Später kam dann noch als story dazu, dass die Nachbarsfrauen mich 'ausleihen' wollten, um mal rauszugehen.
 

Shalima

Well-Known Member
meinen Papa haben die Amerikaner ziemlich bald in Italien festgenommen und mit dem Schiff nach Amerika (Kansas) gebracht. Er musste auf Baumwollplantagen arbeiten. Als der Krieg aus war, durfte er wieder heim. Dort lernte er auch Coka Cola kennen.

und jetzt wird er in einem Monat 91 und wir wissen nicht wie lange wir ihn noch haben, weil er liegt im Bett, isst und trinkt kaum noch, und erkennt uns nicht mehr. :(
 

alterali

Well-Known Member
Das Thema war nie eines in der Familie, nicht wirklich.
für mich schon garnicht!
Ich habs jetzt mal in der Familie (wobei der Begriff auch kompliziert ist.) angesprochen.
Also alle Jungen (meines Opas/meiner Oma mütterlicherseits) waren in der HJ, alle Mädels im BdM. die älteste im Lazarett.
Die Jungs waren letztendlich alle noch im Krieg.

In wie weit irgend wer von meinen Onkels oder Tanten da noch einer richtig engagiert war, kam nicht zur Sprache (ich wollte da auch nicht drängeln). Alle waren 1938 auch noch unter 20.

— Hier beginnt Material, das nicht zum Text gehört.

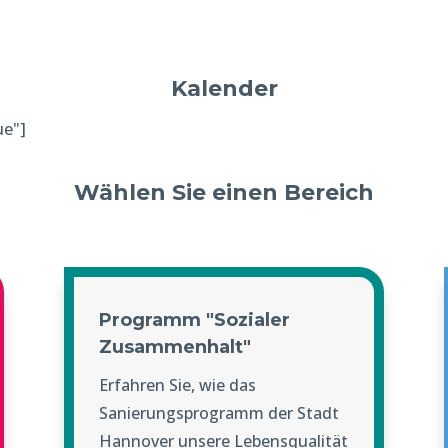
Kalender
ue"]
Wählen Sie einen Bereich
Programm "Sozialer
Zusammenhalt"
Erfahren Sie, wie das
Sanierungsprogramm der Stadt
Hannover unsere Lebensqualität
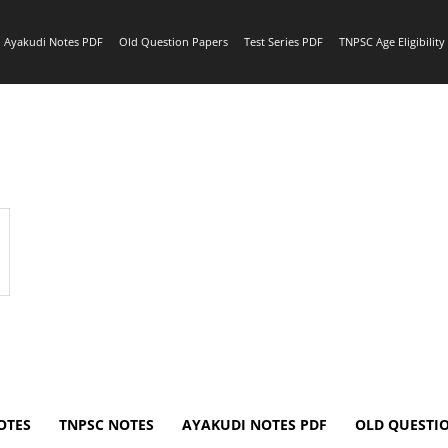
Ayakudi Notes PDF
Old Question Papers
Test Series PDF
TNPSC Age Eligibilit
OTES
TNPSC NOTES
AYAKUDI NOTES PDF
OLD QUESTI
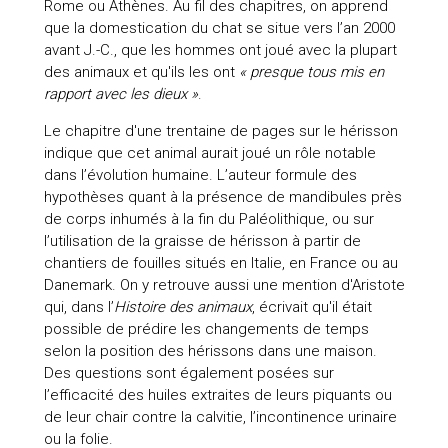
Rome ou Athènes. Au fil des chapitres, on apprend
que la domestication du chat se situe vers l’an 2000
avant J.-C., que les hommes ont joué avec la plupart
des animaux et qu'ils les ont
« presque tous mis en
rapport avec les dieux »
.
Le chapitre d'une trentaine de pages sur le hérisson
indique que cet animal aurait joué un rôle notable
dans l’évolution humaine. L’auteur formule des
hypothèses quant à la présence de mandibules près
de corps inhumés à la fin du Paléolithique, ou sur
l’utilisation de la graisse de hérisson à partir de
chantiers de fouilles situés en Italie, en France ou au
Danemark. On y retrouve aussi une mention d'Aristote
qui, dans l’
Histoire des animaux
, écrivait qu'il était
possible de prédire les changements de temps
selon la position des hérissons dans une maison.
Des questions sont également posées sur
l’efficacité des huiles extraites de leurs piquants ou
de leur chair contre la calvitie, l’incontinence urinaire
ou la folie.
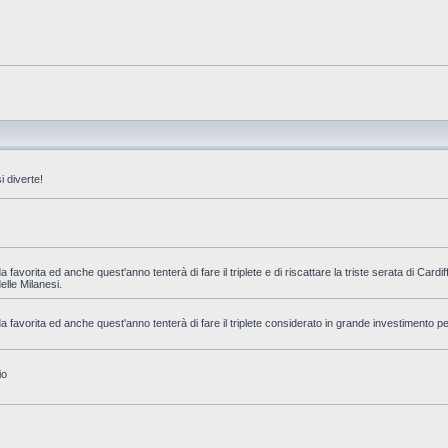
 diverte!
favorita ed anche quest'anno tenterà di fare il triplete e di riscattare la triste serata di Cardi
delle Milanesi.
 favorita ed anche quest'anno tenterà di fare il triplete considerato in grande investimento pe
io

Ne es ist doch schwer darüber zu sprechen.
Mich hat neben all den Geschichten, ob und wer, eigentlich eines viel mehr 'gequält':
Welchen Weg hätte ich selber in einer solchen Zeit gewählt.
 

univers

Well-Known Member
Das ist die große Frage! Ich muß gestehen: Ich weiß es nicht!
Ihr meint, die heutige Einsicht gab es damals nicht.
Konnte es nicht geben?
Und die Kriegserinnerungen, die mal gerade zwei Jahrzehnte alt waren?
Ich frage um der Verantwortung der Damaligen wegen, nicht um euch, Skeptiker und Alterali zu hinterfragen, doch ist das auch ein Aspekt aus der "wir" lernen sollten.
Verstehen, wieso trotz des Leids des 1. Weltkriegs, wovon maßgeblich Deutschland (Deutsche) betroffen war, man sich erneut ins Leid stürzte.
Der Modalität der Zeit?

Eigentlich ziehe ich daraus und aus all den mir bekannten durch Menschenhand verursachten Leid den Schluss, dass man dem Menschen zu viel Vernunft zuspricht bzw. er seine Vernunft überbewertet, gar ihn nicht beherrscht.

Aber dies durfte auch eine Lehrer sein, nicht!?